MONREALE – Anche il Commissario Capo Mario Cusimano da lunedì comincerà a godersi la pensione. L’ufficiale del Comando di Polizia Municipale di Monreale aveva cominciato la carriera professionale nel dicembre del 1982, superando il concorso per vigile urbano al comune. Allora furono in 17 a prendere servizio. Cusimano, classe ’57, diplomato, entra a 25 anni a far parte del Corpo della Polizia Municipale di Monreale, la sua città.
“È stato l’inizio di un percorso bellissimo – spiega Cusimano – anche se contrassegnato da un evento infausto”. È il 13 giugno del 1983 quando il capitano Mario D’Aleo cade sotto i colpi della mafia. “Con D’aleo si era instaurato un rapporto bellissimo. Partecipavo ai suoi corsi di formazione. Devo tanto a lui. Posso dire che è stato il mio mentore, mi ha insegnato tanto. E poi ci giocavo a pallone. Allora c’era il torneo sportivo interforze. Quella data mi rimane impressa come il momento più brutto del mio percorso professionale”.
Successivamente, siamo nel 1998, il vigile, in seguito ad un concorso interno, diventa ispettore. Poi supera il concorso di funzionario e consegue i gradi di capitano. Siamo al primo maggio 2005.
Da quel momento la sua attività all’interno del Comando della Polizia Municipale di Monreale è in ascesa. Nel 2008, quando il responsabile del Comando, il dottor Marino, lascia l’incarico, è il sindaco Toti Gullo a chiedere al commissario Mario Cusimano di ricoprire il ruolo di comandante dei vigili urbani.
“Era un periodo entusiasmante – racconta Cusimano -. Il Comando contava una cinquantina di vigili, alcuni giunti anche da altri comuni per una breve fase”.
Cusimano ricorda quegli anni come tra i più belli nel corso della sua vita professionale. “Un momento rimasto impresso nella mia memoria è senza dubbio quando i Fratelli della Confraternita del SS. Crocifisso mi fecero dono di fare scendere il Crocifisso dall’altare. Questo perché ho una grande devozione per il “Patruzzu amurusu”, a Lui mi sono raccomandato nei momenti particolari o difficili della mia vita”. Come quando venne coinvolto in un’inchiesta giudiziaria dalla quale venne fuori: “Non avevo dubbi che tutto si sarebbe risolto positivamente”.
Dopo Toti Gullo anche i sindaci Filippo Di Matteo e Piero Capizzi gli confermeranno l’incarico fiduciario al vertice del comando.

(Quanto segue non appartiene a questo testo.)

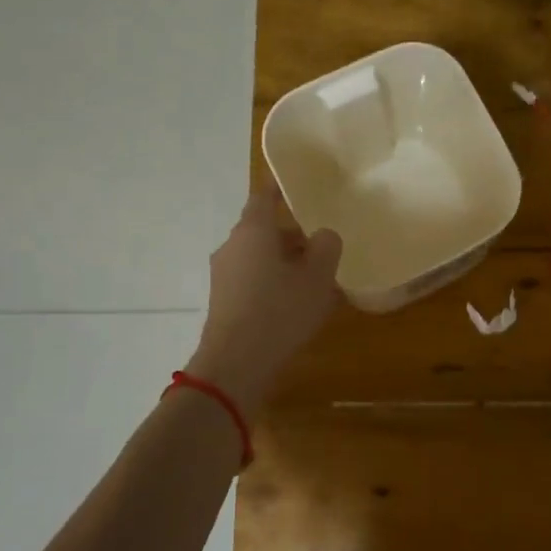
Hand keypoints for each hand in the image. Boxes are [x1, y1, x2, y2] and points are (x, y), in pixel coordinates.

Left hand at [186, 188, 342, 417]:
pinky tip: (296, 303)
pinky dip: (273, 282)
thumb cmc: (280, 311)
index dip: (281, 189)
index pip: (264, 196)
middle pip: (263, 229)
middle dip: (292, 234)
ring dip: (284, 261)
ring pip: (258, 256)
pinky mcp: (224, 301)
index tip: (298, 186)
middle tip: (322, 243)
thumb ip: (327, 247)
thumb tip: (323, 236)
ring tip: (316, 278)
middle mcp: (232, 246)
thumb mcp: (318, 277)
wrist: (237, 364)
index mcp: (253, 231)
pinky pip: (253, 280)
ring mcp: (224, 275)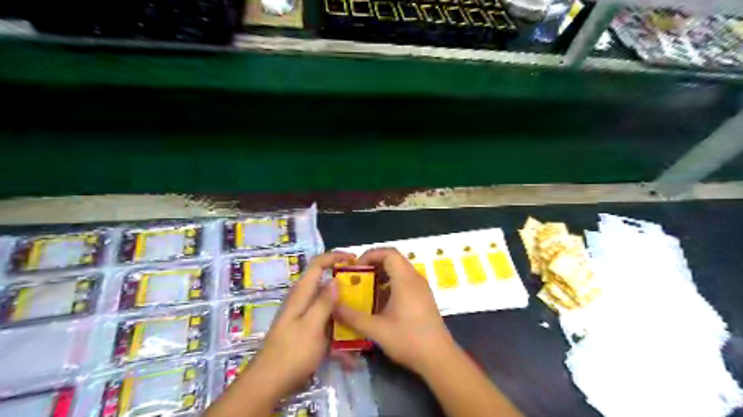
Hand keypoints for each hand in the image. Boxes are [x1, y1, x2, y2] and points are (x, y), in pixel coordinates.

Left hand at [243, 251, 354, 400]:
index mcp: (301, 294)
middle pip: (325, 283)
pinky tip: (350, 354)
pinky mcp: (308, 330)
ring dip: (343, 311)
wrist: (270, 382)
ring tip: (362, 318)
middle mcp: (303, 301)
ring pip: (328, 305)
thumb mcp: (311, 326)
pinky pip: (327, 323)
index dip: (334, 257)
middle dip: (344, 285)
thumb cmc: (292, 353)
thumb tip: (336, 280)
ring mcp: (305, 316)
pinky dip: (338, 332)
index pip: (317, 265)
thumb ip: (323, 302)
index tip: (354, 259)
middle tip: (364, 290)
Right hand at [333, 248, 456, 373]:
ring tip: (366, 287)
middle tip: (357, 276)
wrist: (438, 357)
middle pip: (394, 259)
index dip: (370, 255)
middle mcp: (415, 278)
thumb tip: (333, 307)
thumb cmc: (408, 340)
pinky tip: (381, 301)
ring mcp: (421, 288)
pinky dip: (391, 283)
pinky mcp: (423, 297)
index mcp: (405, 280)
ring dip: (382, 274)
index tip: (355, 267)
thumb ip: (353, 317)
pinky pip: (405, 281)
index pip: (389, 253)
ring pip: (400, 270)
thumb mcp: (377, 329)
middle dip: (374, 264)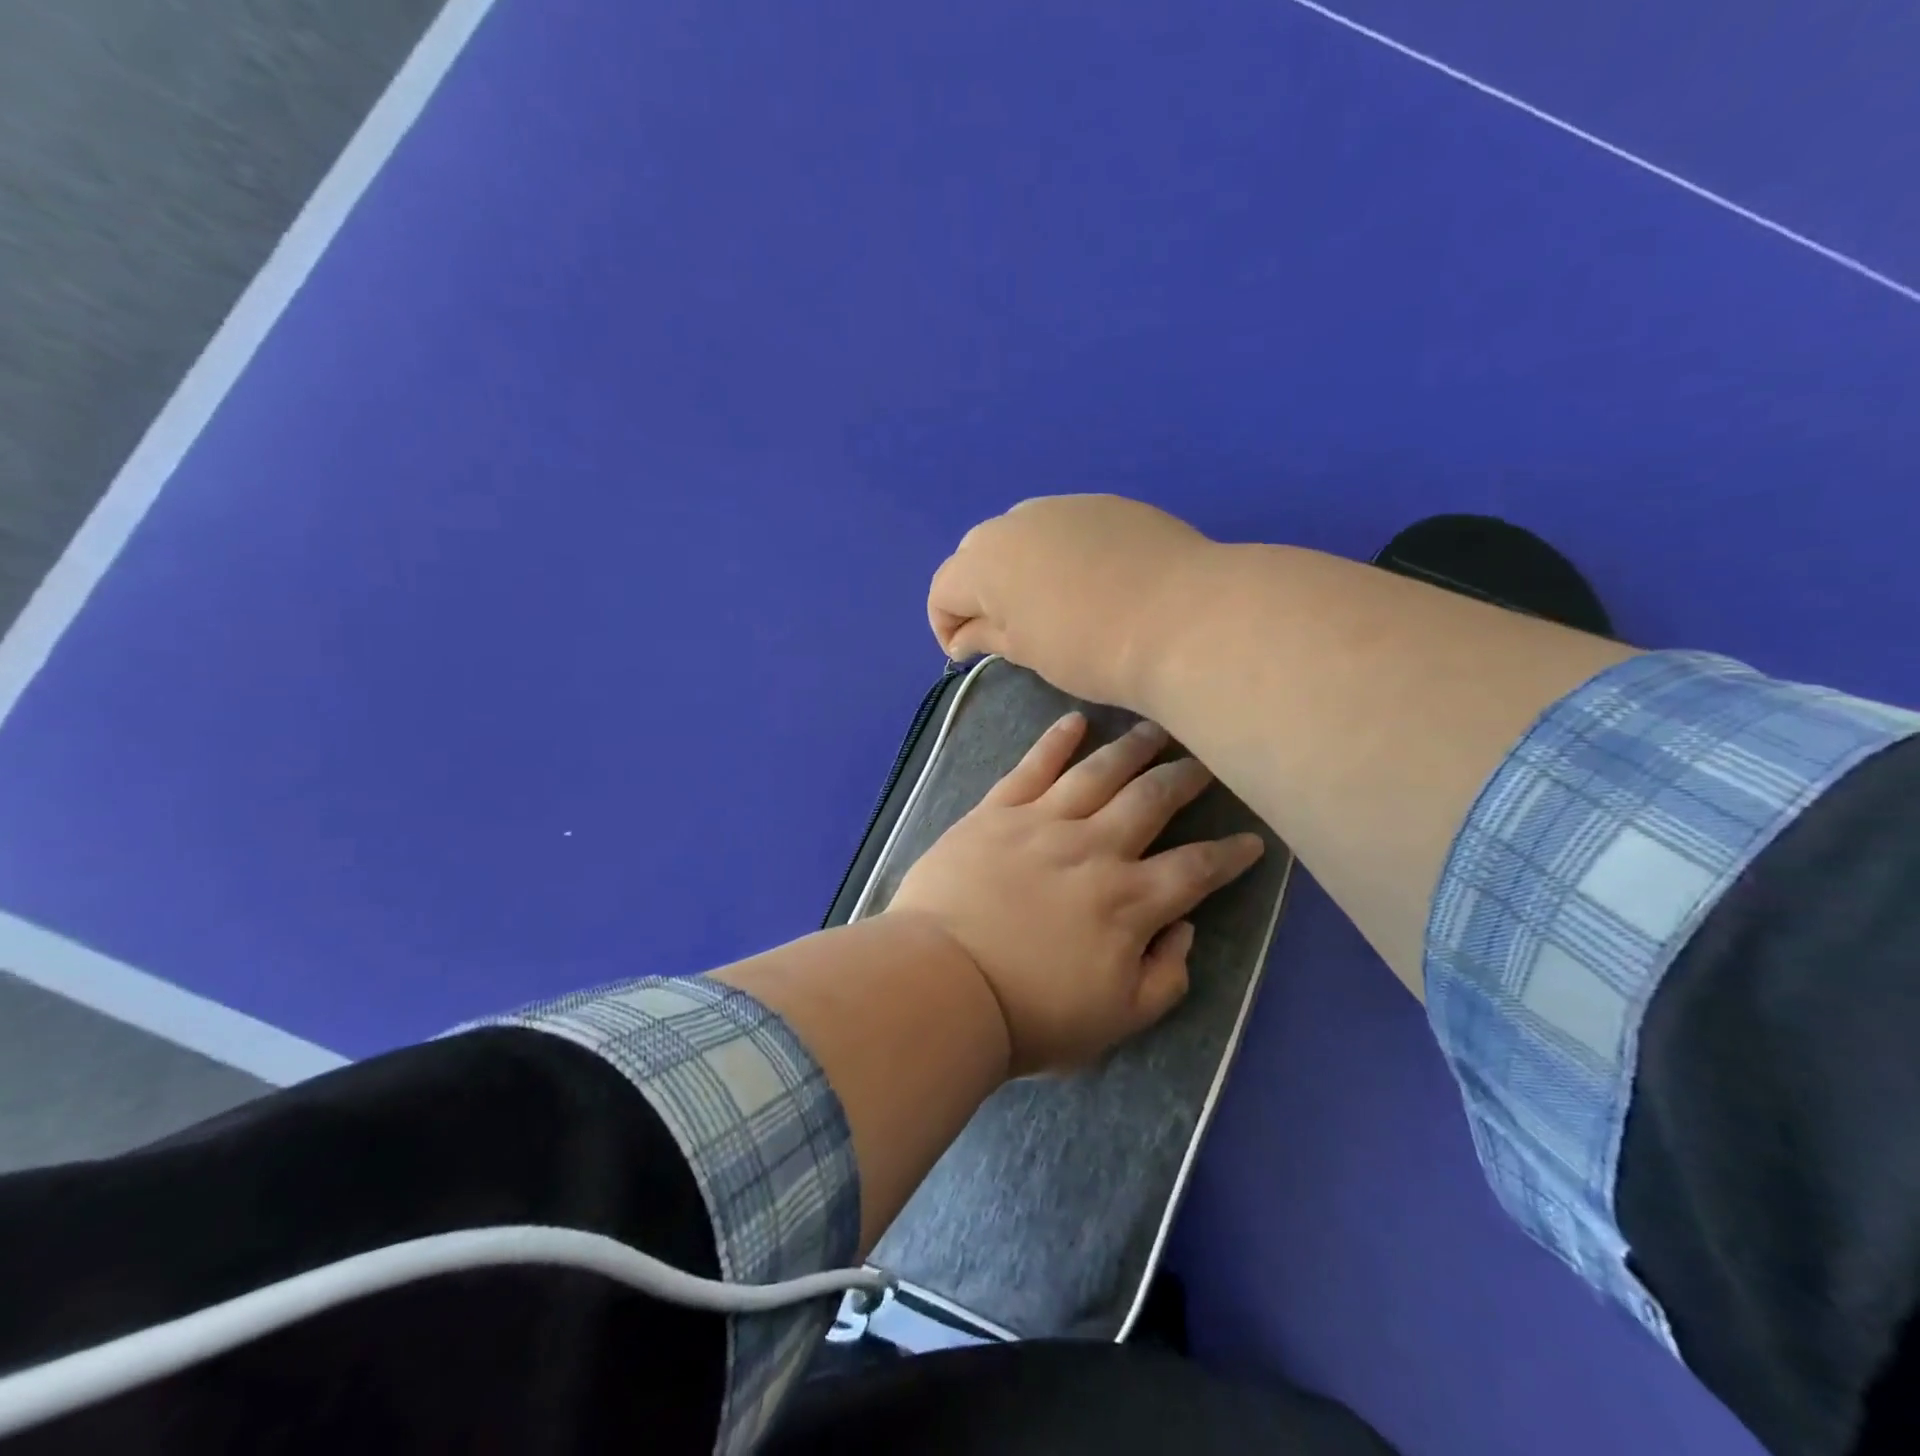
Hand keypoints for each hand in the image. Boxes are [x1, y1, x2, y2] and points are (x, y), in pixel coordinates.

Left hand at [887, 710, 1265, 1075]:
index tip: (1252, 839)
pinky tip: (1076, 721)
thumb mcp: (1117, 1021)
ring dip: (1132, 748)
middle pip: (1153, 801)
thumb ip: (1165, 976)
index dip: (1230, 854)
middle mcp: (1095, 849)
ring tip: (1156, 729)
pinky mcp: (996, 812)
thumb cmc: (1029, 1013)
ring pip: (1100, 772)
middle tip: (1206, 762)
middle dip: (1186, 779)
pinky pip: (1033, 766)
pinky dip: (1056, 740)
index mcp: (1129, 902)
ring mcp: (1043, 823)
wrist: (942, 984)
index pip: (1196, 869)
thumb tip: (1183, 927)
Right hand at [927, 495, 1213, 706]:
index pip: (943, 589)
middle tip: (1005, 629)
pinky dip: (1059, 552)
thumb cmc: (1091, 649)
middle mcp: (1016, 521)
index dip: (945, 625)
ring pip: (1022, 534)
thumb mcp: (1028, 651)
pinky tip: (1090, 582)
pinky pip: (1065, 527)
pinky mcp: (1108, 505)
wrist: (1183, 619)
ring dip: (1018, 566)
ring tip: (1048, 603)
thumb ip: (987, 635)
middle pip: (976, 554)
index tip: (967, 654)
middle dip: (978, 590)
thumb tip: (963, 638)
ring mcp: (1065, 505)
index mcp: (985, 560)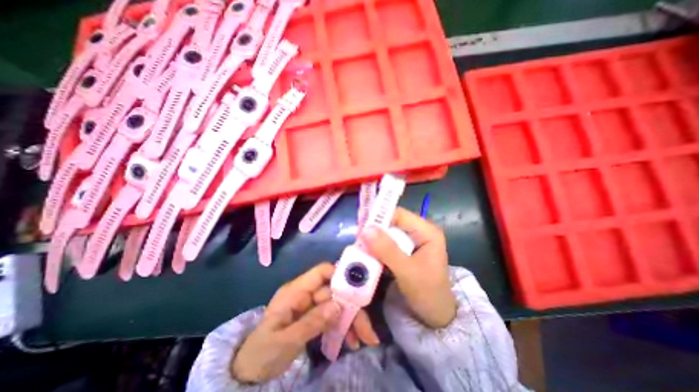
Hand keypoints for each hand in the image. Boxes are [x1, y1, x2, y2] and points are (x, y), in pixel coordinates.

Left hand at [232, 260, 379, 381]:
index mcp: (296, 291)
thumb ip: (311, 322)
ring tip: (364, 340)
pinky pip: (333, 317)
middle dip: (352, 308)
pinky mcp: (314, 317)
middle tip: (367, 330)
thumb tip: (338, 307)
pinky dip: (343, 327)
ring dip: (351, 320)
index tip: (359, 289)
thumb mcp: (285, 341)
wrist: (249, 371)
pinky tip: (351, 340)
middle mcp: (306, 294)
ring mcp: (311, 306)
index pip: (321, 272)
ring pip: (337, 305)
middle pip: (334, 292)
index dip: (340, 275)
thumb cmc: (262, 353)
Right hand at [360, 207, 459, 328]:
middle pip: (392, 222)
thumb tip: (366, 229)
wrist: (435, 317)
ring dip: (373, 240)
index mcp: (427, 231)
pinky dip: (376, 248)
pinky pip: (387, 244)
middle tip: (357, 238)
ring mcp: (411, 241)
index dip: (380, 217)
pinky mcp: (404, 251)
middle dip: (374, 230)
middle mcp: (419, 231)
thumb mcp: (407, 272)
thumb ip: (387, 250)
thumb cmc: (427, 294)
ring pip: (387, 233)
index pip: (399, 215)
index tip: (361, 226)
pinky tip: (367, 253)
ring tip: (359, 246)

“Dopo quasi 40 anni di attività posso dire di essere soddisfatto della mia carriera, non ho rimpianti, ho avuto un bellissimo rapporto con la città di Monreale e con i suoi cittadini, che in me hanno trovato sempre un ufficiale disponibile, con la porta sempre aperta. Ma se questo lungo percorso è andato bene devo anche ringraziare mia moglie e i miei tre figli”.
L’ultima timbratura è stata il 26 gennaio, e da domani? “Da domani sarò nonno a tempo pieno”.